Musicalmente questo disco si muove negli stessi territori già esplorati da “The Epic“, il mostruoso esordio del 2015, salvo differire per la durata questa volta ridotta al minimo rispetto alle tre ore dell’album d’esordio. Le canzoni sono tutte legate da un unico filo conduttore, specialmente le prime cinque che prese nel loro insieme possono essere considerate a tutti gli effetti una vera e propria jam session.

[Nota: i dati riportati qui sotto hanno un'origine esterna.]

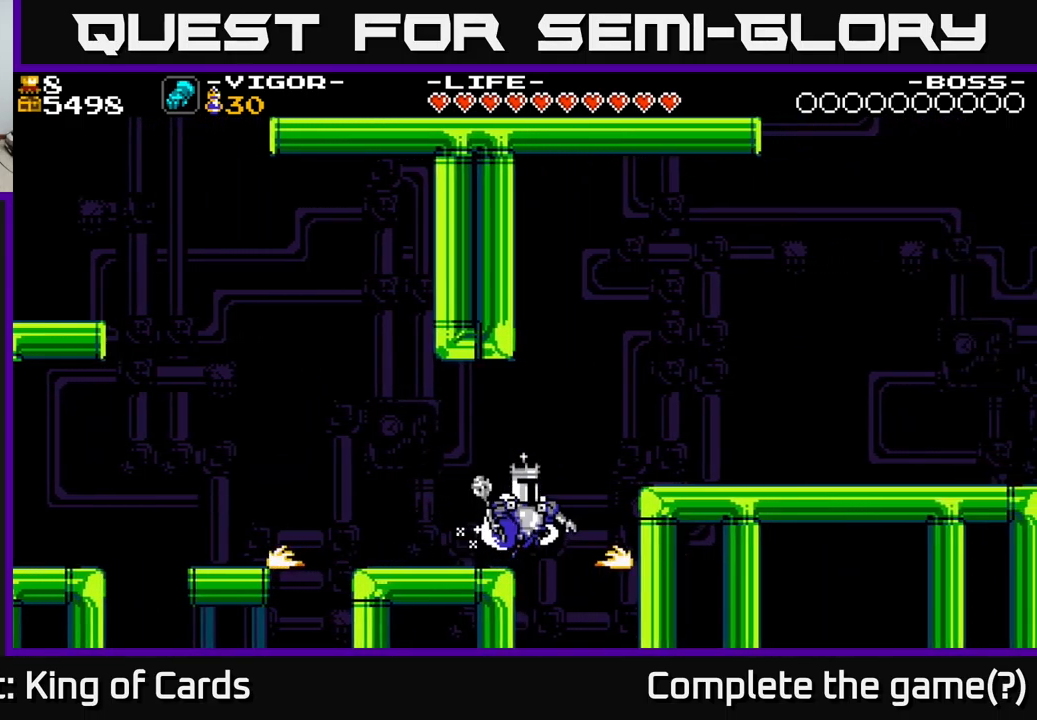
{"buttons": ["DPAD_RIGHT"], "right_stick": "center", "events": [[333, "A", "up"]]}
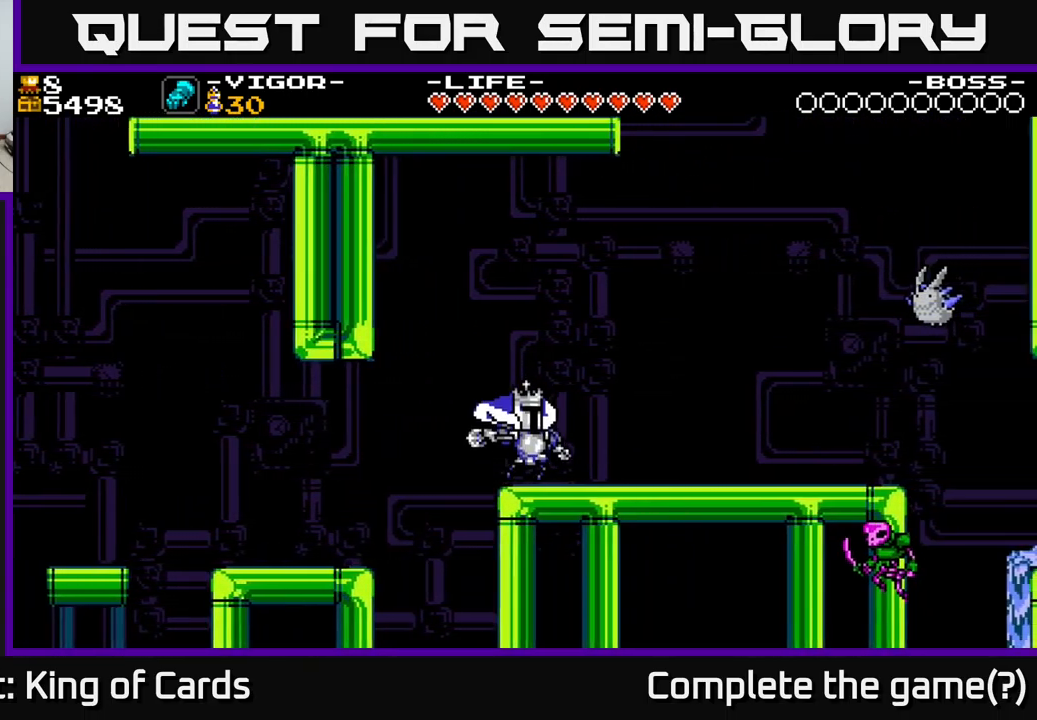
{"buttons": ["A", "DPAD_RIGHT"], "right_stick": "center", "events": [[417, "A", "down"]]}
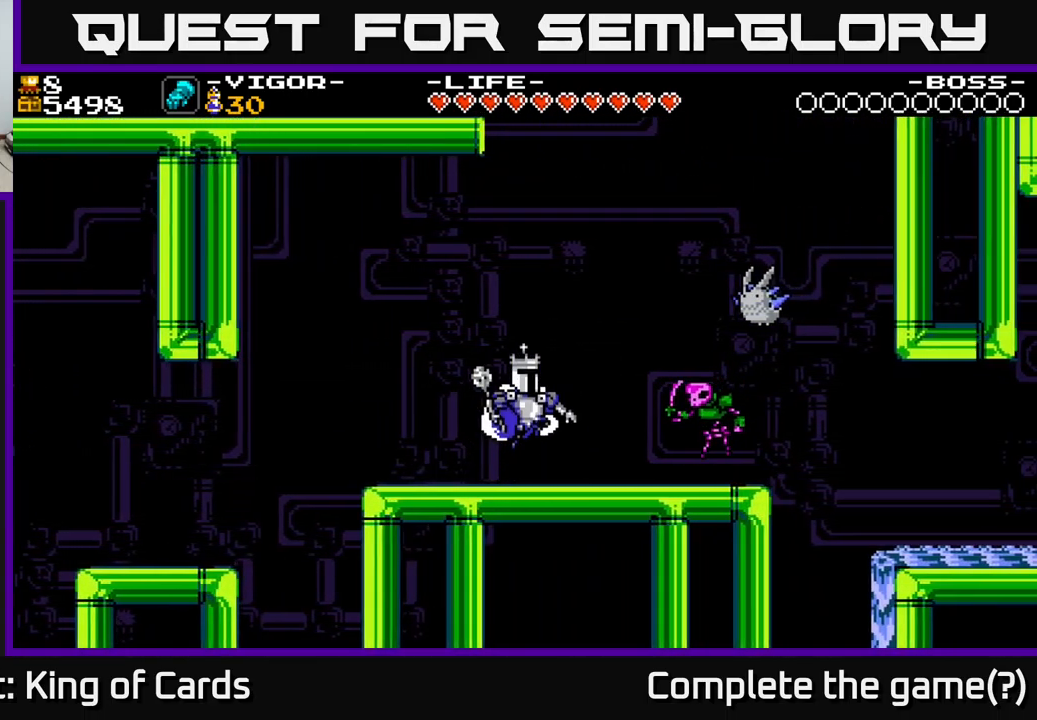
{"buttons": ["A", "X", "DPAD_RIGHT"], "right_stick": "center", "events": [[233, "X", "down"]]}
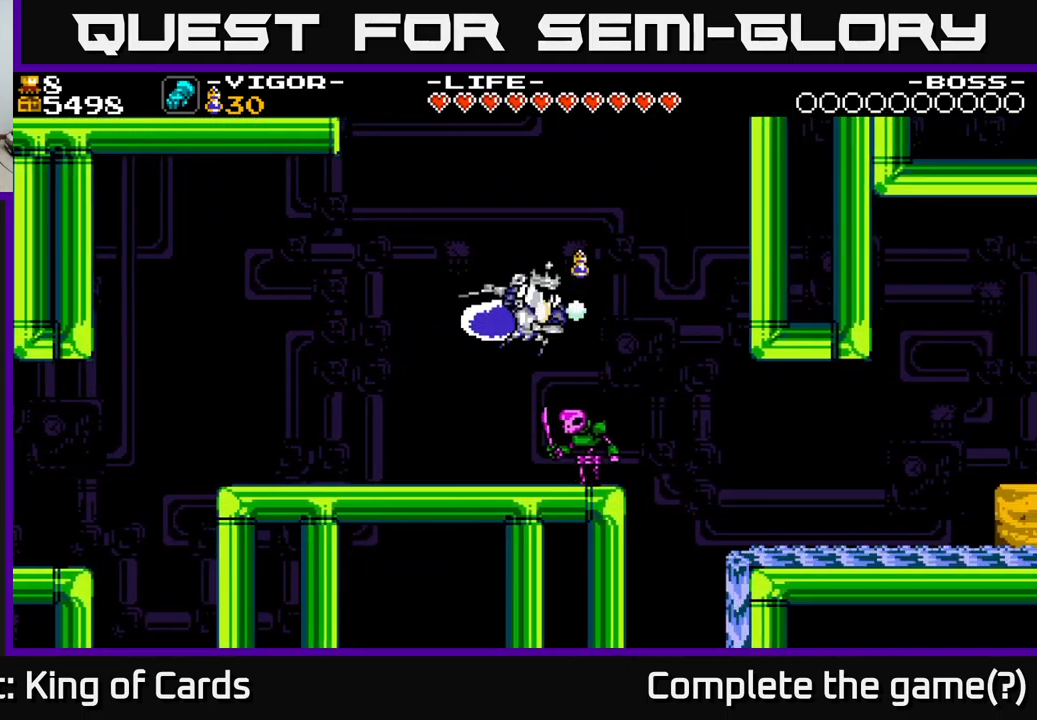
{"buttons": [], "right_stick": "center", "events": [[50, "X", "up"], [83, "A", "up"], [133, "DPAD_RIGHT", "up"]]}
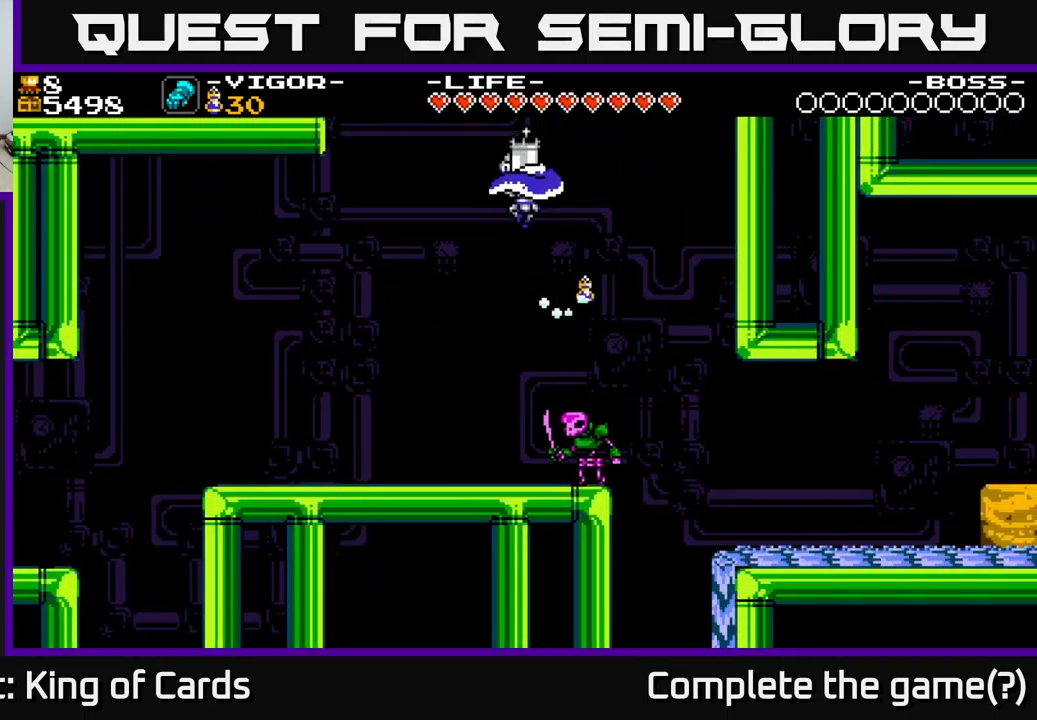
{"buttons": [], "right_stick": "center", "events": [[33, "DPAD_RIGHT", "down"], [167, "DPAD_RIGHT", "up"], [350, "DPAD_RIGHT", "down"], [467, "DPAD_RIGHT", "up"]]}
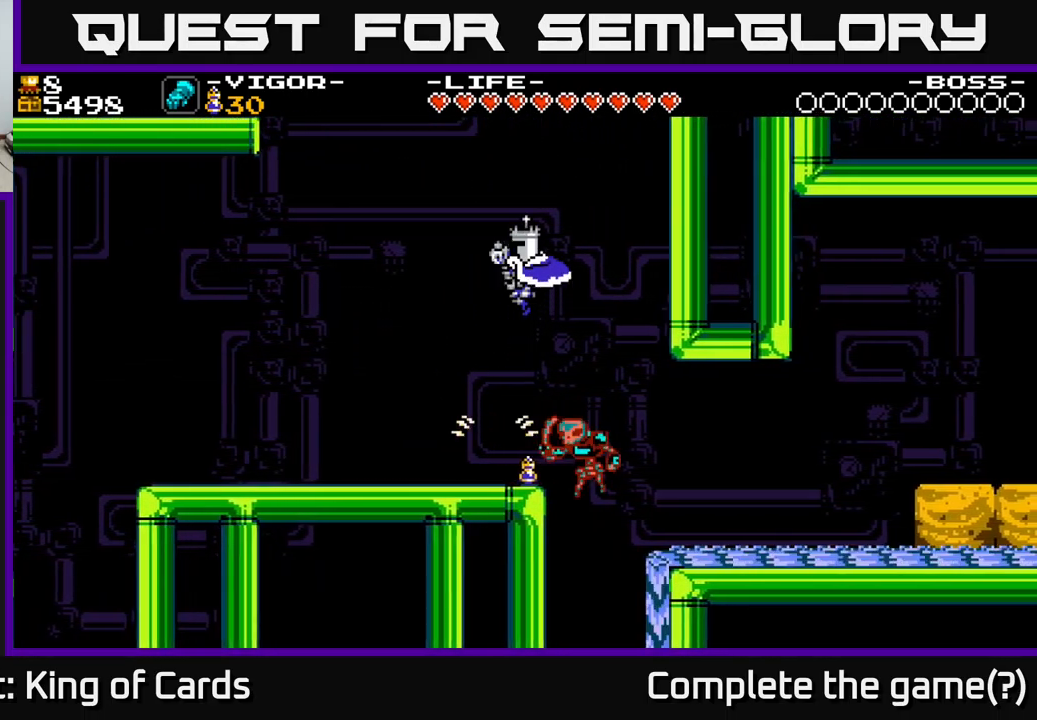
{"buttons": [], "right_stick": "center", "events": []}
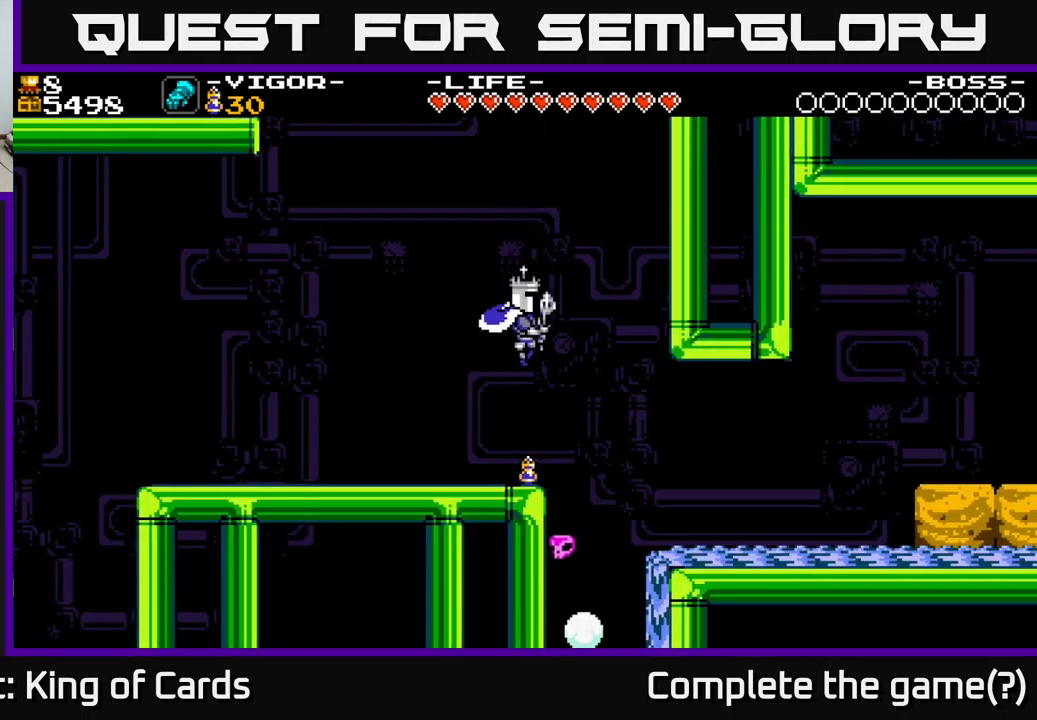
{"buttons": ["DPAD_RIGHT"], "right_stick": "center", "events": [[217, "DPAD_RIGHT", "down"], [317, "A", "down"], [417, "A", "up"]]}
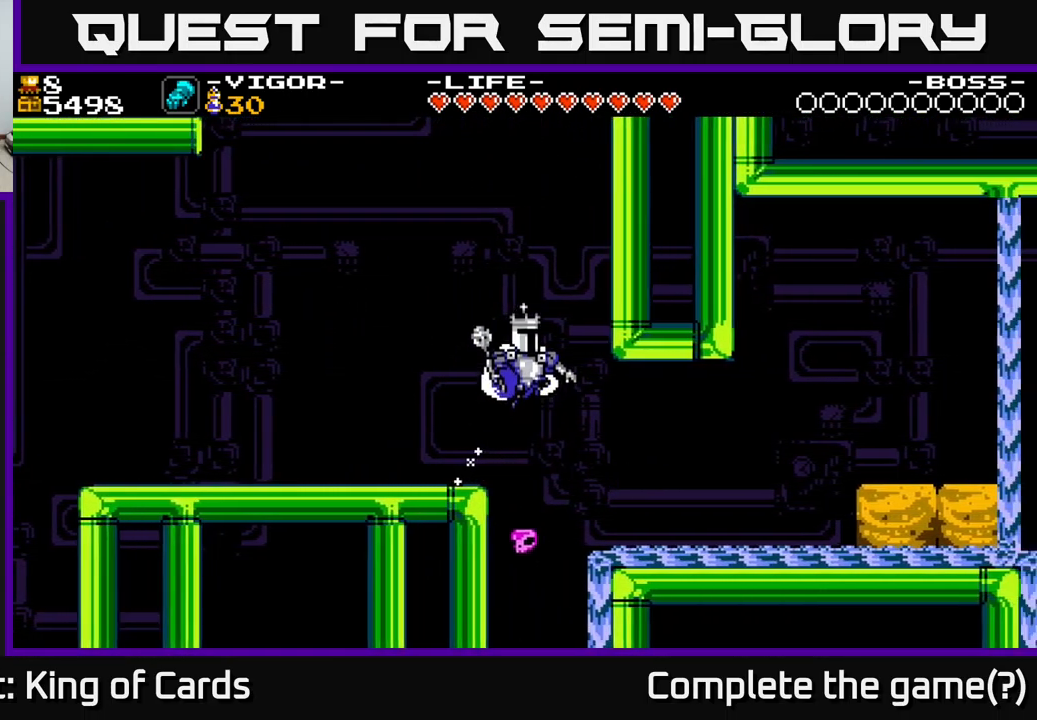
{"buttons": ["DPAD_RIGHT"], "right_stick": "center", "events": []}
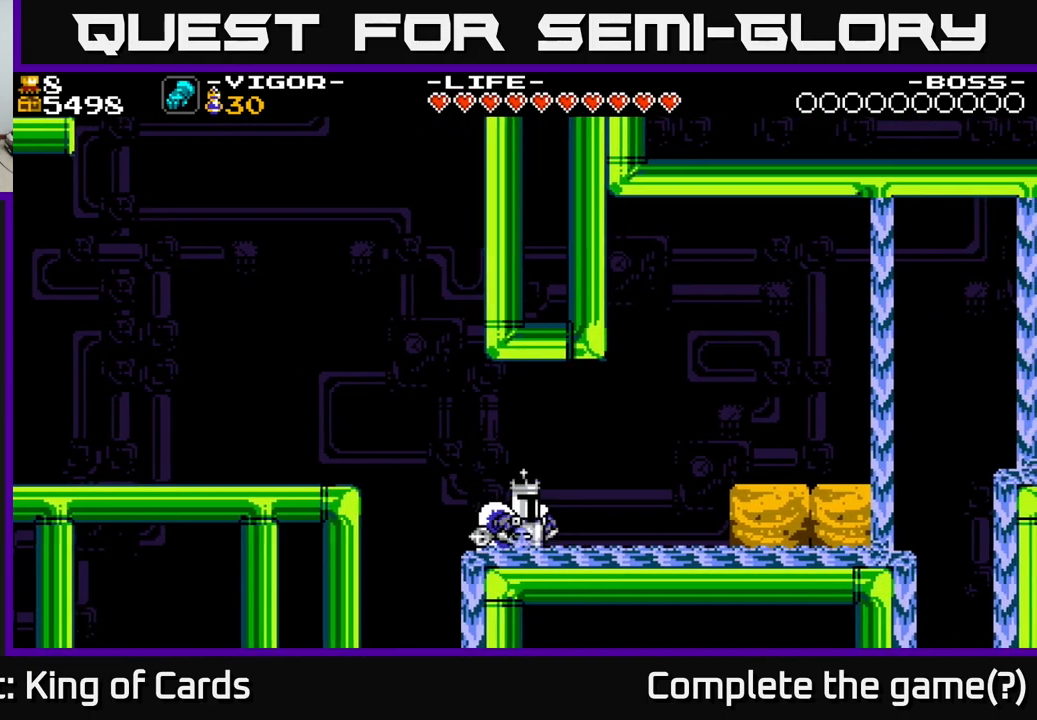
{"buttons": ["DPAD_RIGHT"], "right_stick": "center", "events": [[67, "A", "down"], [167, "X", "down"], [183, "A", "up"], [200, "X", "up"]]}
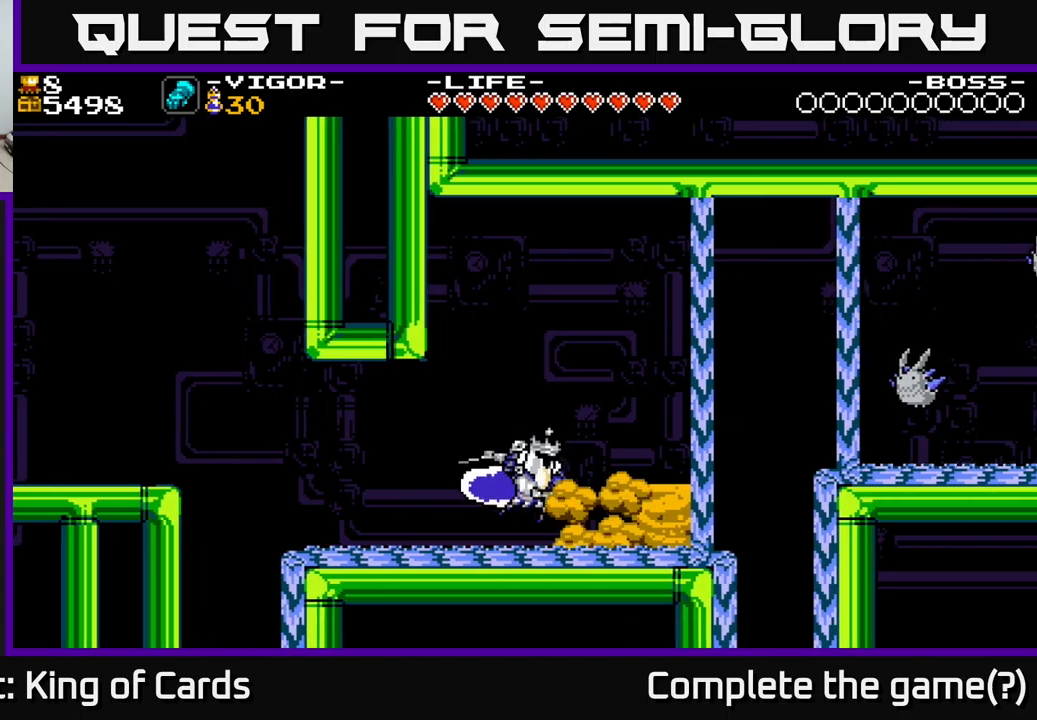
{"buttons": ["DPAD_RIGHT"], "right_stick": "center", "events": []}
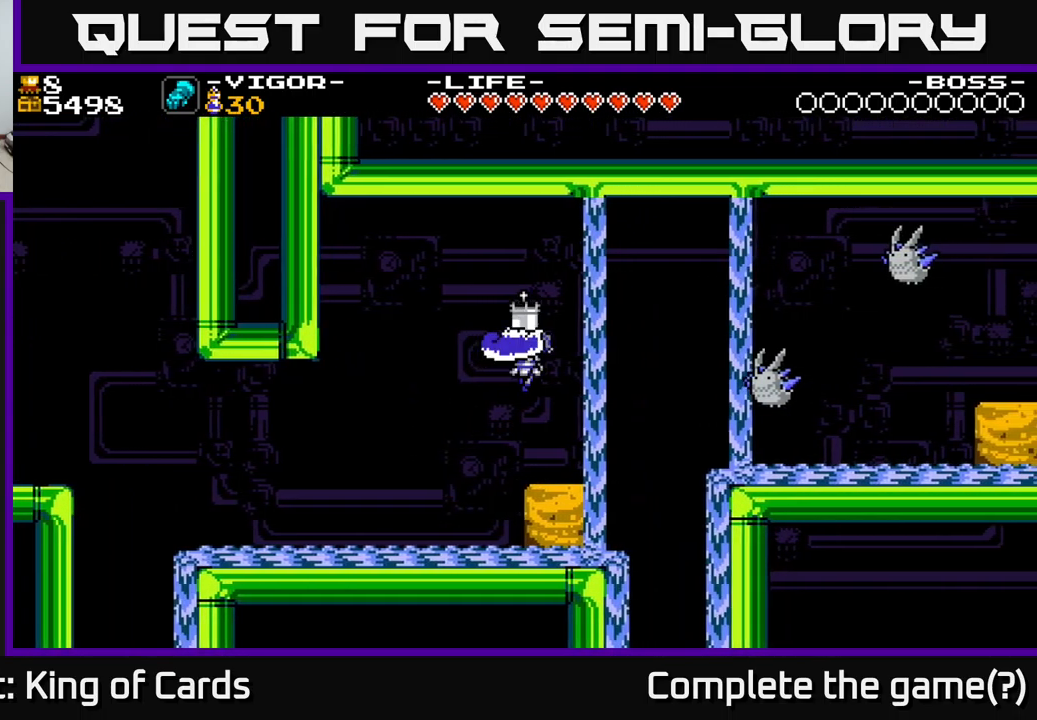
{"buttons": ["A", "X", "DPAD_RIGHT"], "right_stick": "center", "events": [[50, "A", "down"], [84, "DPAD_RIGHT", "up"], [167, "DPAD_RIGHT", "down"], [417, "X", "down"]]}
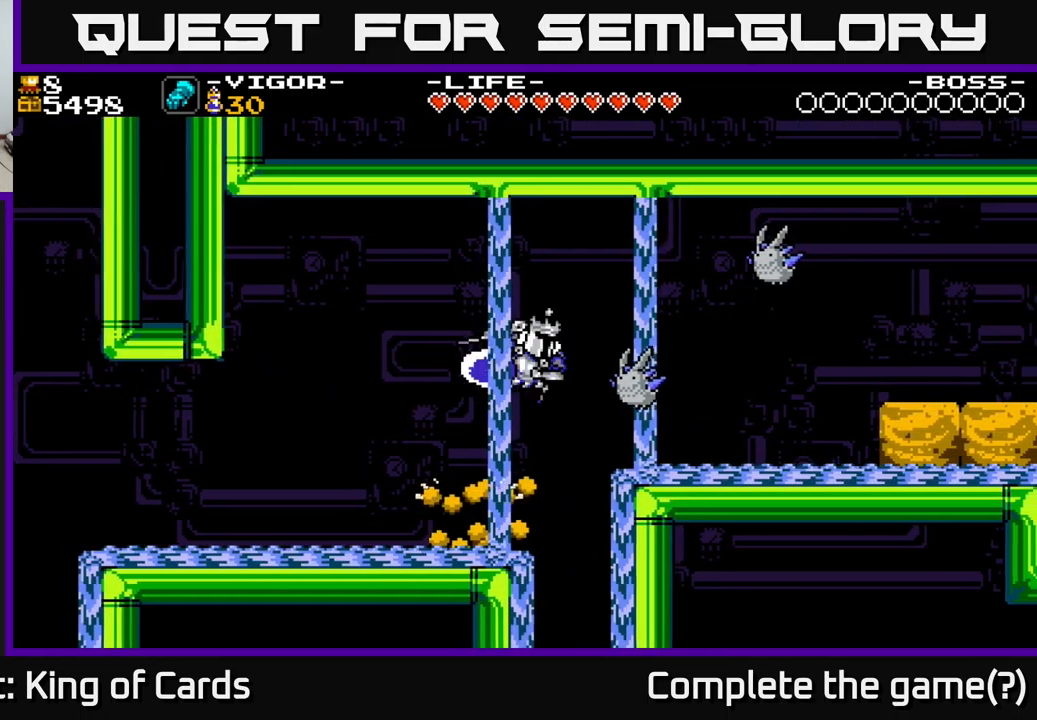
{"buttons": ["X", "DPAD_RIGHT"], "right_stick": "center", "events": [[50, "X", "up"], [434, "X", "down"], [450, "A", "up"]]}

Un flusso continuo che non si interrompe mai, dove alcuni temi vengono ripetuti molte volte seppur in maniera diversa. Kamasi lascia molto spazio alle contaminazioni, in particolare nella traccia Humility, pezzo dal carattere molto funky. Si passa dagli echi notturni di Desire a quelli malinconici e introspettivi di Integrity, fino ad arrivare alla conclusione da un quarto d’ora di Truth, piccola suite dove Kamasi ripesca i cori celestiali che ci avevano fatto emozionare in passato, regalandoci un’ improvvisazione di una bellezza commovente. Il cuore del pensiero Kamasiano sta tutto in questa traccia, dove riaffiorano idee e stili già delineati nel triplo The Epic.  E che dire poi dei musicisti che affiancano Washington in questa formazione? Tutti perfettamente affiatati. Una sezione di fiati da fare invidia. Kamasi lascia spazio ad ognuno di loro ma è il suo sax a dettare le regole del gioco e i suoi interventi sono sempre quelli più attesi da chi ascolta.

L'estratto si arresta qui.